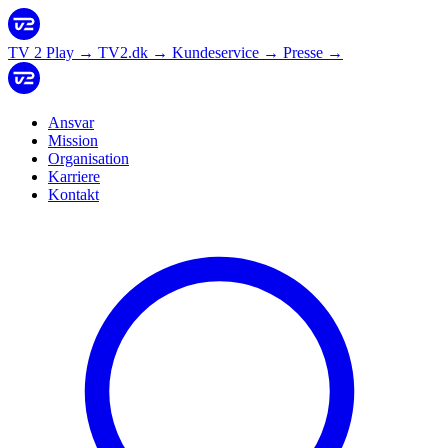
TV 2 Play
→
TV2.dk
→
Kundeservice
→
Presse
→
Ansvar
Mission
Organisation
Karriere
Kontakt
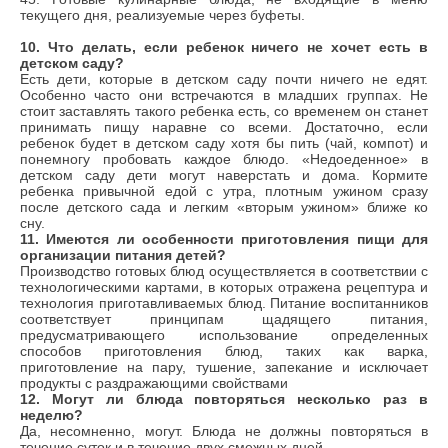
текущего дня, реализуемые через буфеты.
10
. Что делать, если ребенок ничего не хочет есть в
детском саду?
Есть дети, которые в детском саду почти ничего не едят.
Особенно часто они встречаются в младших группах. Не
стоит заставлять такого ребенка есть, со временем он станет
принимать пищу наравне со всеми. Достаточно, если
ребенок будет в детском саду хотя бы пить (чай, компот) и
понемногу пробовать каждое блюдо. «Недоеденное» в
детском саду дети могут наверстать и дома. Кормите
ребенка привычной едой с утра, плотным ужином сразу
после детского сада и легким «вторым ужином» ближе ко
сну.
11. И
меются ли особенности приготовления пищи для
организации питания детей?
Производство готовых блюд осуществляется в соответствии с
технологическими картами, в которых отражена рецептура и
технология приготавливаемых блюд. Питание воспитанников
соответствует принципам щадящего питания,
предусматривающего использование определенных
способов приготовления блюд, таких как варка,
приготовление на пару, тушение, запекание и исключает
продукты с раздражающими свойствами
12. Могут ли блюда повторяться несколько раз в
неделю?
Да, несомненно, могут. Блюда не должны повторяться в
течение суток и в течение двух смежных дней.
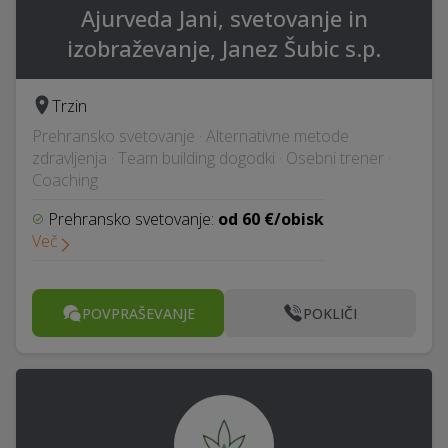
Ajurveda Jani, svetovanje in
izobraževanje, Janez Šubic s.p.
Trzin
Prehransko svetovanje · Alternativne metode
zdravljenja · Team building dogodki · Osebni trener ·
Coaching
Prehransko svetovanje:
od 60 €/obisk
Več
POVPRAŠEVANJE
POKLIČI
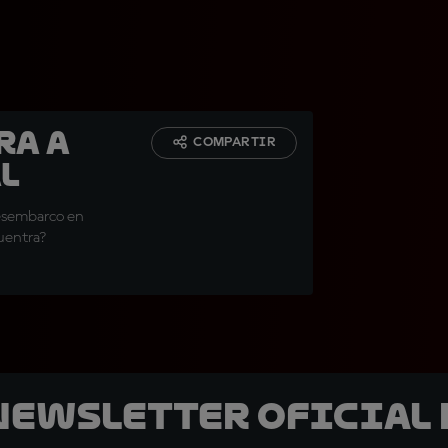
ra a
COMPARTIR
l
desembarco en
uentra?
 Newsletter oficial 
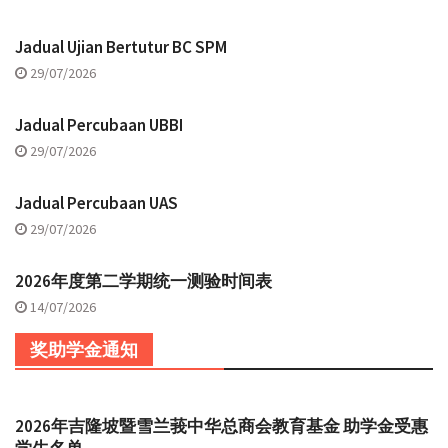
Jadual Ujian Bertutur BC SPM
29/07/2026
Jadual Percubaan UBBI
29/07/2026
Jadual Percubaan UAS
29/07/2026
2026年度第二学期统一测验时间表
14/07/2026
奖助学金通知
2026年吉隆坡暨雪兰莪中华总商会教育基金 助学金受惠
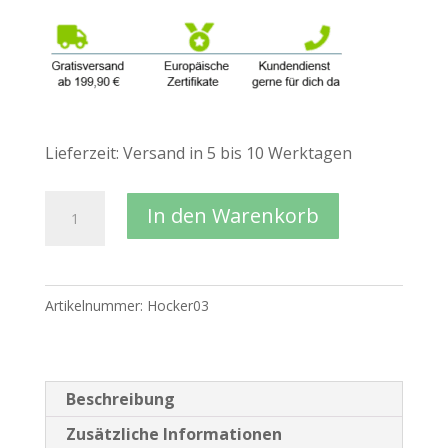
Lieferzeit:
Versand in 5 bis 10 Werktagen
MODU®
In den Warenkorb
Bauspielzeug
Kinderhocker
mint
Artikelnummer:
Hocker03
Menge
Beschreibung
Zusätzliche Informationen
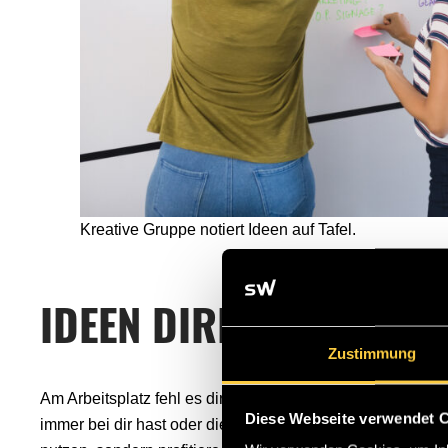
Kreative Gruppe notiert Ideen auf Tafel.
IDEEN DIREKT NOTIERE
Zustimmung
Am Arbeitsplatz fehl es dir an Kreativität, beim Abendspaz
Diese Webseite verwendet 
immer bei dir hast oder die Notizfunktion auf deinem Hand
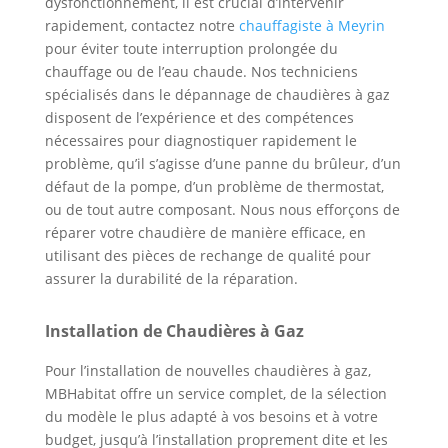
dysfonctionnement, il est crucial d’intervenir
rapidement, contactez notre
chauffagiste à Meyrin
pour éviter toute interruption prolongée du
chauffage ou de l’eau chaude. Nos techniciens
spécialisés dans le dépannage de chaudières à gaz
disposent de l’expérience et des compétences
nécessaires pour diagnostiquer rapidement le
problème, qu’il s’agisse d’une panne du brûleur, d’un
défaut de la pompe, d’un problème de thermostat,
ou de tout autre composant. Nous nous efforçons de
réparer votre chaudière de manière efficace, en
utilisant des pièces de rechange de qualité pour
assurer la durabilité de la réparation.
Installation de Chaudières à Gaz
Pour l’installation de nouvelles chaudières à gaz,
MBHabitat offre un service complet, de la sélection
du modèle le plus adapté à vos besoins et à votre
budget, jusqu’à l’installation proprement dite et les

....

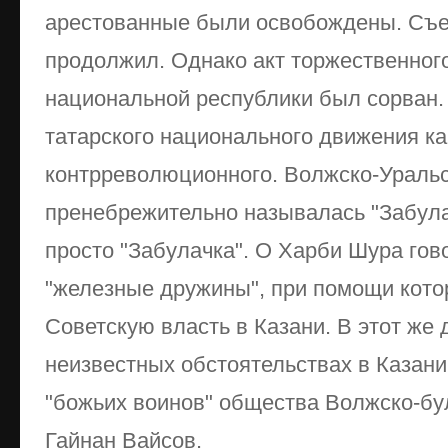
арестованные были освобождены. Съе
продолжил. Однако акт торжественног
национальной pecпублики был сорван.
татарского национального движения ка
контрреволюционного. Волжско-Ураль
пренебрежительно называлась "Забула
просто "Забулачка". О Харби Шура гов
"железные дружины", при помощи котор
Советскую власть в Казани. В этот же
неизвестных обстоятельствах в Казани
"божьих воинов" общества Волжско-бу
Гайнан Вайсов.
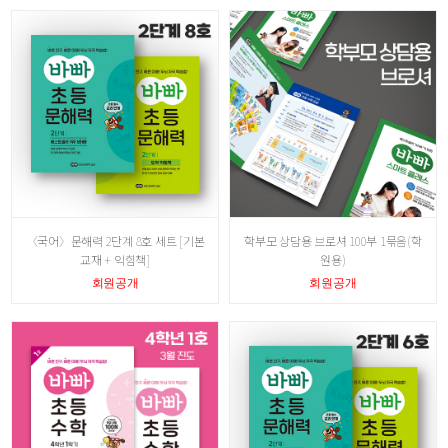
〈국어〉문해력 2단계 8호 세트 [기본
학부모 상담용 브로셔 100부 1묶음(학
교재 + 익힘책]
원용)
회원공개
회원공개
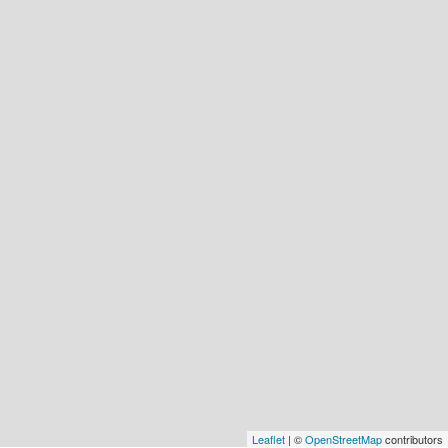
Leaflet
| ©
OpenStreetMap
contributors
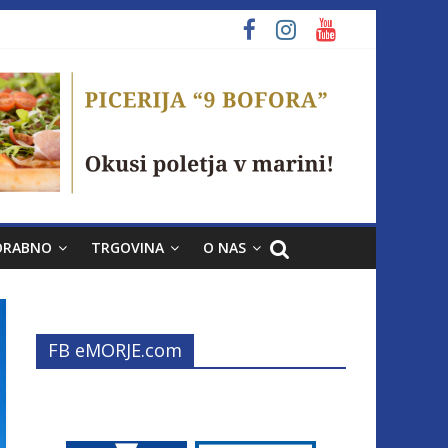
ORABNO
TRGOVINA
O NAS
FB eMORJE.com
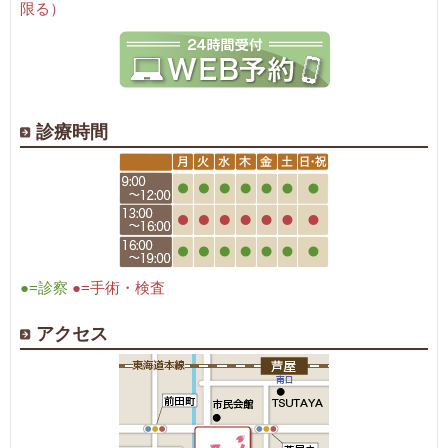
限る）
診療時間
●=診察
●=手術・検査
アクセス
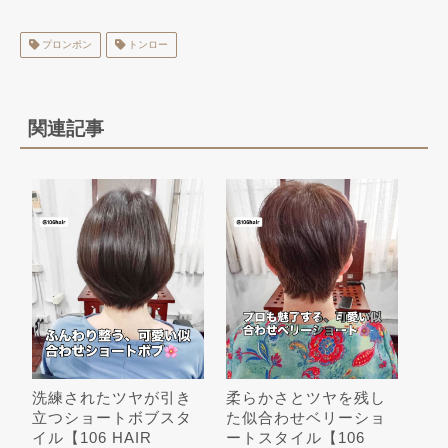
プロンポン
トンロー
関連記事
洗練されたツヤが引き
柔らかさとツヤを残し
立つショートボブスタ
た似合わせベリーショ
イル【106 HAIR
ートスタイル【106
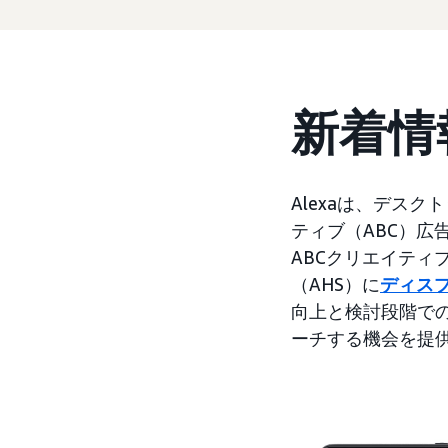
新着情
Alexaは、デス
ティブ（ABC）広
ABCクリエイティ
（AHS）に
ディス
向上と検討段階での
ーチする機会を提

....

_EXERCISE_
Format as a Markdown table the text from the line that contains "арестованные были освобождены. Съе" through the line that contains "при помощи котор", including both. Use the column headings Row and Line, number each row, and leave out any blank lines.

_EXPECTED OUTPUT_
| Row | Line |
|---|---|
| 1 | арестованные были освобождены. Съе |
| 2 | продолжил. Однако акт торжественног |
| 3 | национальной pecпублики был сорван. |
| 4 | татарского национального движения ка |
| 5 | контрреволюционного. Волжско-Ураль |
| 6 | пренебрежительно называлась "Забула |
| 7 | просто "Забулачка". О Харби Шура гов |
| 8 | "железные дружины", при помощи котор |